BROADENING THE BASE OF LEADERSHIP
Lack of general management experience is a challenge for all functional executives. Many of the CFOs-turned-CEOs in a sample reviewed by our colleagues — a full three-quarters of those promoted to CEO at the FTSE 250 companies—compensated for this lack of experience by spending time outside the finance function. Sometimes nonfinancial experience comes from line roles; in other cases, CFOs burnish their skills by taking on additional functional roles in strategy or by joining the boards of other companies.
Broader experiences such as these appeal to boards choosing CEOs, and they can also build decision-making instincts for CFOs when they encounter issues that can’t be resolved through numbers.

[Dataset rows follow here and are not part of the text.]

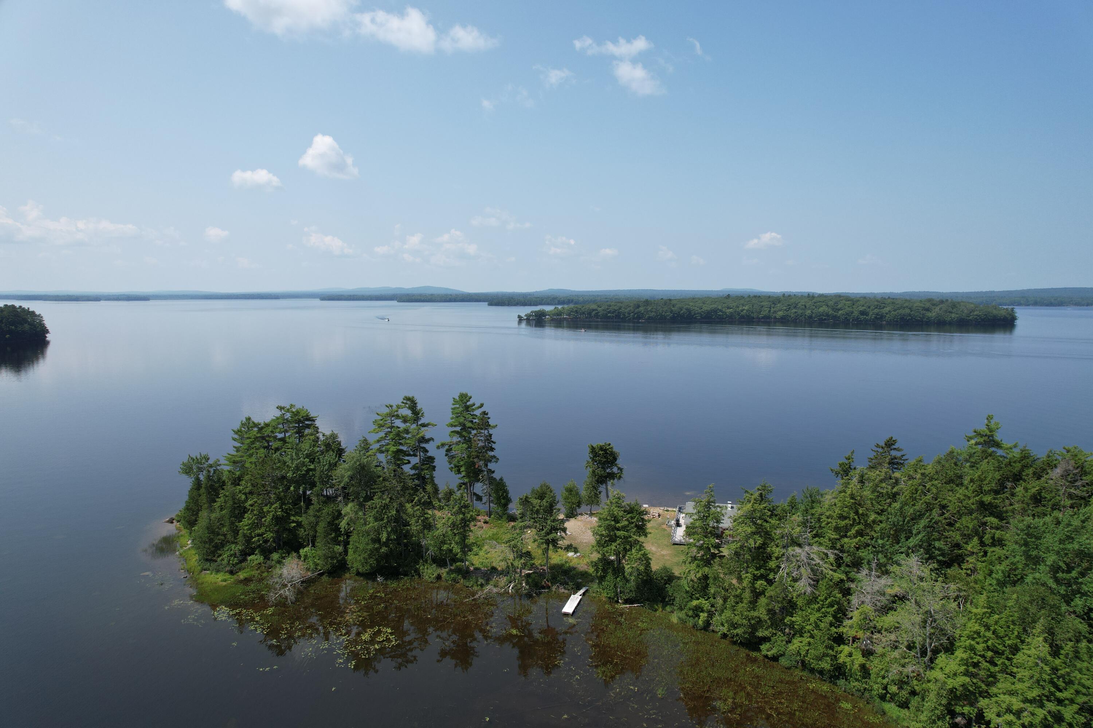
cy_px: 364
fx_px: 668
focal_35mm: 22
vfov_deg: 57.2
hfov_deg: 78.6
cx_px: 546
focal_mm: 8.38
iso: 100
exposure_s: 1/2000
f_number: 2.8
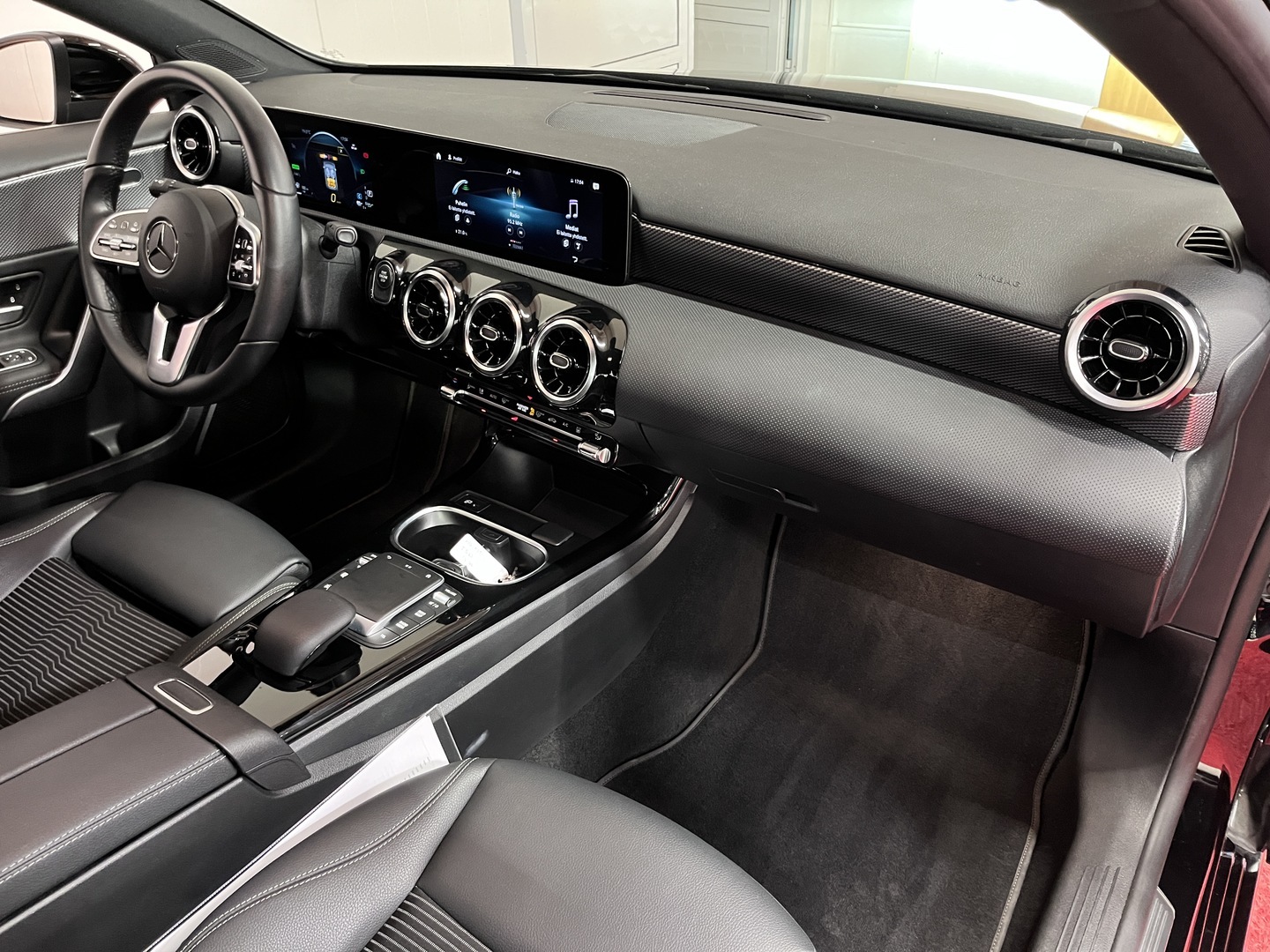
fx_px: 954
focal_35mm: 26
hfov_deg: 67.3
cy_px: 476
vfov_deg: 53.1
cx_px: 635
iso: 500
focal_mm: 5.1
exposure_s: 1/25
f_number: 1.6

More than 90 percent of the CFOs-turned-CEOs in our data set were promoted from within an organization rather than hired from outside. Deep knowledge of personalities and corporate culture can help the new CEO motivate employees as he or she articulates a vision for the company. Insider status also often necessitates a reset of relations with former peers on the management team, some of whom may also have been candidates for the CEO post. About three-quarters of the former CFOs in our research reshuffled their management teams within two years of taking office, compared with two-thirds for all new CEOs.
BUILDING ON STRENGTHS
CFOs have some natural strengths that can facilitate effective transitions into the CEO role. Former CFOs are often better at developing detailed strategies, have a deeper understanding of the drivers of business value, and can communicate that to investors. Extensive experience in budgeting and forecasting builds an appreciation of objective analysis, which CFOs typically bring to bear early in their new role. For example, former CFOs were almost twice as likely as the average CEO to conduct a strategic review in their first two years in office (exhibit).
The CFO role provides experience, and breeds skill, in allocating capital to support the organization’s strategy. This is key to outperformance, as research by our colleagues has shown. (3)

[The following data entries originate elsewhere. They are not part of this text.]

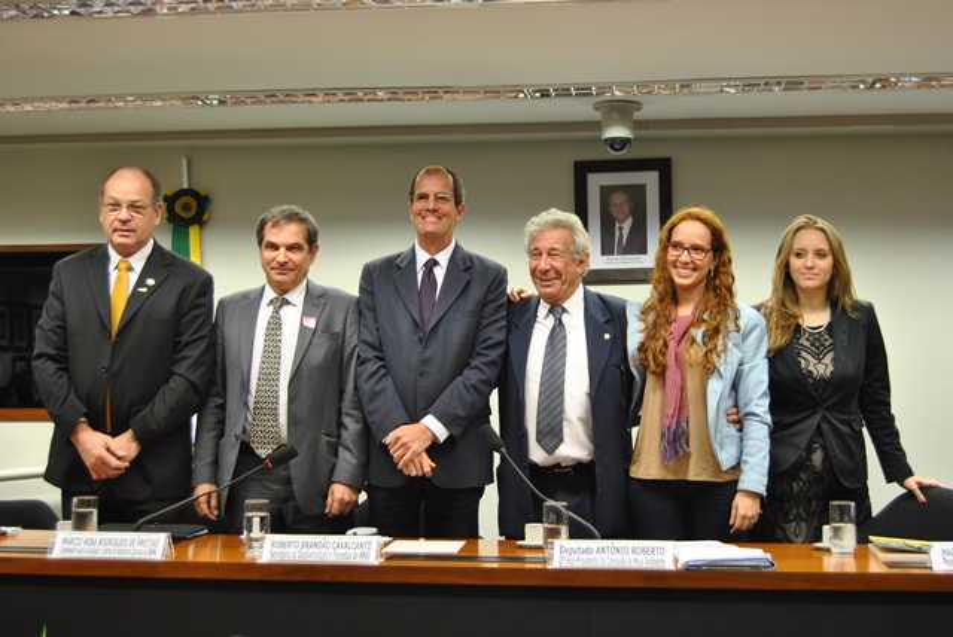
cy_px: 318
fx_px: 1510
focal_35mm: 57
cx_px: 476
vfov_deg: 23.8
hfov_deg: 35.0
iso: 320
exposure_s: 1/30
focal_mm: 38
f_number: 4.8
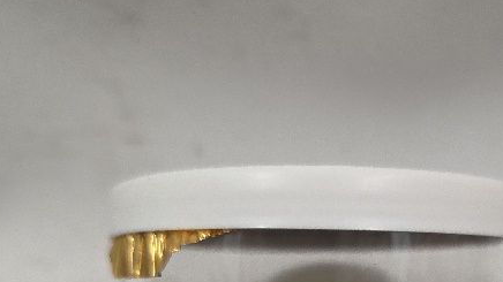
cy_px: 373
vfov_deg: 22.9
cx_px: 329
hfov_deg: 44.0
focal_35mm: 46
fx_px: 613
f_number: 1.7
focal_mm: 6.3
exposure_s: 1/101
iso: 400
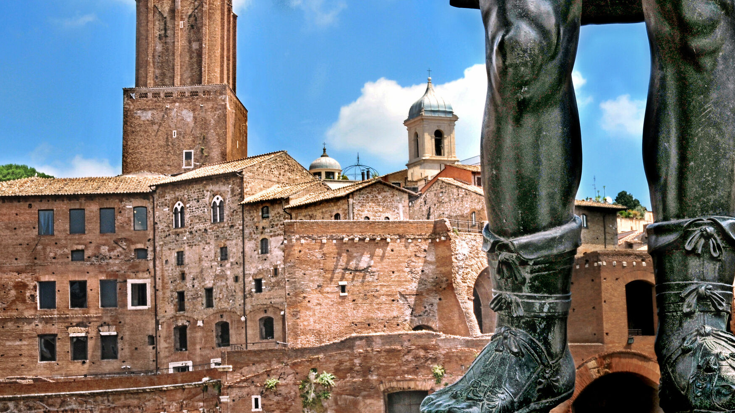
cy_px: 225
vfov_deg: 14.1
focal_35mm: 86
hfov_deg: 24.7
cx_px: 329
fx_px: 1676
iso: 200
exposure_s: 1/60
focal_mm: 40
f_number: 18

Effective resource reallocation requires CEOs and their management teams to develop a detailed view of the attractiveness of different business lines and customers. They also need to be attuned to the biases that can distort allocation decisions, combating through measures such as adopting a common set of metrics to evaluate funding opportunities or committing to annual reallocation thresholds.
CFOs’ experience leading planning processes makes them especially suited to these tasks. Slower growth, rising cost pressures, and business-model challenges from digital players steeped in analytics have made a robust financial skill set a big plus for any executive making the transition to CEO. Capabilities once seen as the preserve of the finance function, such as the roles that finance and analytics play in setting strategy, are now priorities for all senior leaders.
Functional executives who aspire to the CEO’s chair should look for opportunities to show analytic leadership, deploy their own expertise, and broaden their leadership foundation.
Michael Birshan is a partner in McKinsey’s London office, where Thomas Meakin is an associate partner; Kurt Strovink is a senior partner in the New York office. The authors wish to thank Joshua Fidler-Brown, Madjdy Kassem, Devesh Mittal, and Blair Warner for their contributions to this article.
Copyright © 2017 McKinsey & Company. All rights reserved. Reprinted with permission.
1 See Richard Dobbs, Doina Harris, and Anders Rasmussen, “When should CFOs take the helm?,” November 2006, McKinsey.com.
2 Fourteen CEOs in the Fortune 100 were previously CFOs or finance directors. The figure is between 5 and 10 percent in European markets, and even lower in Asia.
3 Yuval Atsmon, “How nimble resource allocation can double your company’s value,” August 2016, McKinsey.com.